The way that methionine synthase does its "deciding" is that the cobalt ion in the cobalamin that is its cofactor gets oxidized at a rate that depends on the state of oxidative stress in the cells. The more oxidizing this state is, the more often the cobalt ion gets oxidized, and that temporarily shuts down the methionine synthase reaction and diverts the homocysteine flow into the transsulfuration pathway, which helps to make more glutathione, which counters the oxidative stress. Unfortunately, in ME/CFS this delicate mechanism gets overwhelmed, and the oxidative stress becomes more severe, so that glutathione doesn't recover and get control of it. The result is that methionine synthase becomes partially blocked, and the sulfur metabolites drain down the transsulfuration pathway, into sulfoxidation, and get excreted too much as taurine and sulfate, which depletes methionine.

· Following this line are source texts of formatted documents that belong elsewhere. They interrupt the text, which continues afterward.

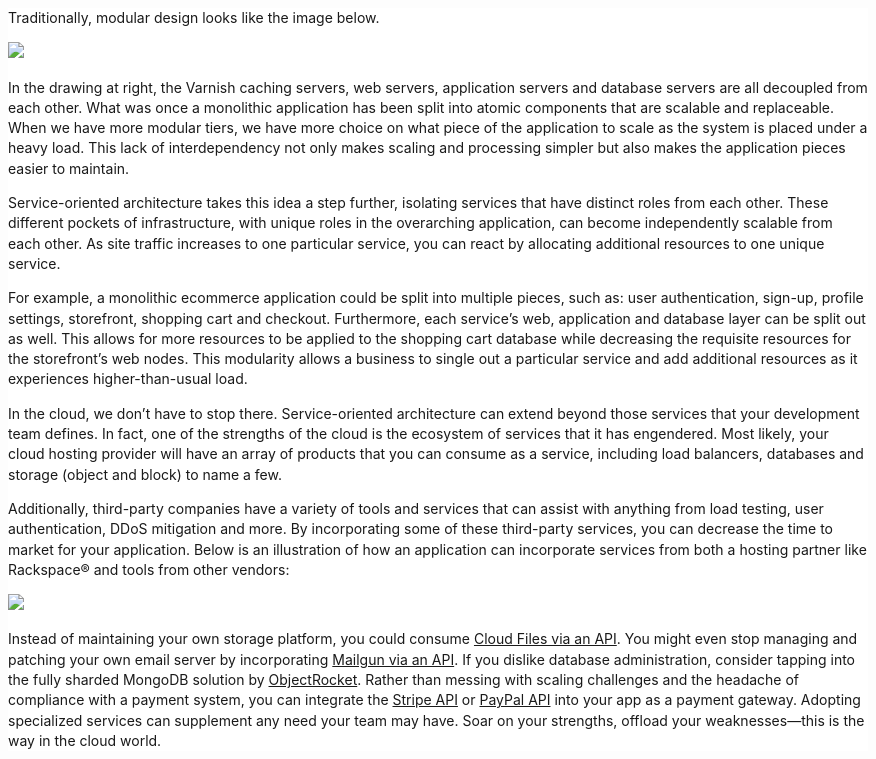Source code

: Traditionally, modular design looks like the image below.

<img src="{% asset_path web-and-mobile-apps/the-cloud-pillars-five-foundational-building-blocks-for-apps-in-the-cloud/Cloud_Pillars_01_Image.png %}" width="600" />

In the drawing at right, the Varnish caching servers, web servers,
application servers and database servers are all decoupled from each
other. What was once a monolithic application has been split into atomic
components that are scalable and replaceable. When we have more modular
tiers, we have more choice on what piece of the application to scale as
the system is placed under a heavy load. This lack of interdependency
not only makes scaling and processing simpler but also makes the
application pieces easier to maintain.

Service-oriented architecture takes this idea a step further, isolating
services that have distinct roles from each other. These different
pockets of infrastructure, with unique roles in the overarching
application, can become independently scalable from each other. As site
traffic increases to one particular service, you can react by allocating
additional resources to one unique service.

For example, a monolithic ecommerce application could be split into
multiple pieces, such as: user authentication, sign-up, profile
settings, storefront, shopping cart and checkout. Furthermore, each
service’s web, application and database layer can be split out as well.
This allows for more resources to be applied to the shopping cart
database while decreasing the requisite resources for the storefront’s
web nodes. This modularity allows a business to single out a particular
service and add additional resources as it experiences higher-than-usual
load.

In the cloud, we don’t have to stop there. Service-oriented architecture
can extend beyond those services that your development team defines. In
fact, one of the strengths of the cloud is the ecosystem of services
that it has engendered. Most likely, your cloud hosting provider will
have an array of products that you can consume as a service, including
load balancers, databases and storage (object and block) to name a few.

Additionally, third-party companies have a variety of tools and services
that can assist with anything from load testing, user authentication,
DDoS mitigation and more. By incorporating some of these third-party
services, you can decrease the time to market for your application.
Below is an illustration of how an application can incorporate services
from both a hosting partner like Rackspace® and tools from other
vendors:

<img src="{% asset_path web-and-mobile-apps/the-cloud-pillars-five-foundational-building-blocks-for-apps-in-the-cloud/Cloud_Pillars_02_Image.png %}" width="595" />

Instead of maintaining your own storage platform, you could consume
[Cloud Files via an API](https://developer.rackspace.com/docs/cloud-files/v1/getting-started/).
You might even stop managing and patching your own email server by
incorporating
[Mailgun via an API](http://documentation.mailgun.com/). If you dislike database
administration, consider tapping into the fully sharded MongoDB solution
by [ObjectRocket](http://objectrocket.com/). Rather than messing
with scaling challenges and the headache of compliance with a payment
system, you can integrate the [Stripe API](https://stripe.com/docs/api) or
[PayPal API](https://developer.paypal.com/docs/api/) into your app
as a payment gateway. Adopting specialized services can supplement any
need your team may have. Soar on your strengths, offload your
weaknesses—this is the way in the cloud world.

The whole sulfur metabolism becomes dysfunctional, and that takes down the cell-mediated immune response as well as the detoxication system. As well, everything that depends on methylation reactions is affected, including gene expression, synthesis of several needed substances, and the neurotransmitter metabolism. Also, this drains the folates from the cells via the methyl trap mechanism, and that affects things that depend on folate, such as synthesis of new RNA and DNA. The latter is what cause the red blood cells to be too big and too few in number.
The methylation cycle is so fundamental to so many parts of the body's biochemistry that when it becomes dysfunctional, it causes a host of problems, and this is why people experience so many symptoms, involving so many body systems and organs, in this disorder.